I figured it might be the same platform as the A6. But ruled it out when I saw were the front bumper meets the bottom of the fender flare. So I assumed it was different. I have been trying to locate a lip kit for my AR but no luck so far. I will color match all the plastic first and see what it looks like from there.


----------



## eurocars (Mar 10, 2004)

*Re: (el_gallo2.7t)*

One or two guys have checked into fitting an RS6 front bumper. It can be done BUT it is not a dirrect bolt up some fabrication is required and it is not minor.
And, of those couple guys I can't recall seeing a finished pic.
<edit> just found this from LLTek (check bottom of page)
http://www.lltek.com/allroad.htm


_Modified by eurocars at 6:11 AM 4-1-2009_


----------



## el_gallo2.7t (Mar 26, 2009)

*Re: (eurocars)*

Thanks for the info it looks promising. That will have to wait n-e ways, I'm sure one or both of my dv's are taking a dump. I got major surges under heavy load. especialy when during shifting. I will most likely order new ones from awe. I will check for boost leaks first.


----------



## pendulum (Apr 29, 2001)

*Re: (el_gallo2.7t)*

my honest recommendation would be if you don't have a warranty on the car, spend your $$ on a warranty over a bodykit. 
just a suggestion.


----------



## FRAG (Oct 5, 2007)

*Re: (pendulum)*

what warranties do you recommend?
I've had mine since August of last year. It's an '01 and the dealership shows that the previous owner already replaced the front air shocks (yay for me) and I just changed the timing belt at about 180K miles. It seems to be holding together (aside from the display in the dash) I've got about 185K miles on it now.


----------



## eurocars (Mar 10, 2004)

*Re: (FRAG)*


_Quote, originally posted by *FRAG* »_(aside from the display in the dash)

I had my cluster replaced under my extended warranty. The DIS was developing a fading pixel scenario.
There is a company that repairs the DIS pixels for about $210.


----------



## pendulum (Apr 29, 2001)

*Re: (FRAG)*


_Quote, originally posted by *FRAG* »_what warranties do you recommend?

i actually don't know of one that i like enough to "recommend" it,








but what you could do is ask what warranty company your preferred local dealership or indy shop uses or works with.

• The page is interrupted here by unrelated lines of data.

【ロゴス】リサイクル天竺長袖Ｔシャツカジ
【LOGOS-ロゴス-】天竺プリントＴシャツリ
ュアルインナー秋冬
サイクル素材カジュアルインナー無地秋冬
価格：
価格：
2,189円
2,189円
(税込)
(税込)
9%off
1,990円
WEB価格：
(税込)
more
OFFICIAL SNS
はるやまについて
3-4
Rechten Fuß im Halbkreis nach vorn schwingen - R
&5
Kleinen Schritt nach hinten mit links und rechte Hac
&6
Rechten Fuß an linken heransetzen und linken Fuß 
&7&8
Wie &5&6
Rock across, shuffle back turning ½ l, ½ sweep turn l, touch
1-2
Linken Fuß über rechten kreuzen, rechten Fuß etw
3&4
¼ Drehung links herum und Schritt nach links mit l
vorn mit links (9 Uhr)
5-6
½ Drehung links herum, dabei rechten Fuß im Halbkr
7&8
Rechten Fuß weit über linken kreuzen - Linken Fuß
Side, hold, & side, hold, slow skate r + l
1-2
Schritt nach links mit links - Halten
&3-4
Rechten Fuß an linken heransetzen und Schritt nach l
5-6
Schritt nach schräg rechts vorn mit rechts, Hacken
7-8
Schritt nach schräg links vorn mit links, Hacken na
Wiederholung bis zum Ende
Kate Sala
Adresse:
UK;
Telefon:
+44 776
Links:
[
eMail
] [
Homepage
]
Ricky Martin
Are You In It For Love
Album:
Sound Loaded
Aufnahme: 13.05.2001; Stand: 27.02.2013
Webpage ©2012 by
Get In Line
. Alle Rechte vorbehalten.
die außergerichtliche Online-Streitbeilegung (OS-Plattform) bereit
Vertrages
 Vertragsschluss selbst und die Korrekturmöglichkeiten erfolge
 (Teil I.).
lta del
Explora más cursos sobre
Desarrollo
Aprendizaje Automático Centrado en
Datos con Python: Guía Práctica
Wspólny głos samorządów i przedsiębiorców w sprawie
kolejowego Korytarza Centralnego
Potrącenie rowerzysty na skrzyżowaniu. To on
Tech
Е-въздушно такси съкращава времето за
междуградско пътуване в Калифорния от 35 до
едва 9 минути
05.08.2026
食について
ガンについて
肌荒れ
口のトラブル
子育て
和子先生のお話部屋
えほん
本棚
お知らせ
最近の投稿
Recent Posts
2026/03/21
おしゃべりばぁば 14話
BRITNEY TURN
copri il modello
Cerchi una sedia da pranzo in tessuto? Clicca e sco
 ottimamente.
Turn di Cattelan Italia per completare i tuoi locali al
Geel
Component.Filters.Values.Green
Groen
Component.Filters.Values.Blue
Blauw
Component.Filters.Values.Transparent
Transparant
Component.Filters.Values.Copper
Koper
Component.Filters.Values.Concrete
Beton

Honestly with warranties it's *not* about cheapest price, it's about easiest to work with & get to pay claims. given that, i'd just ask your local dealership or shop who they use or work with.
my local dealership sells fidelity, and i think jon (eurocars) has been using them with no complaints. there are other good companies out there though. http://****************.com/smile/emthup.gif


----------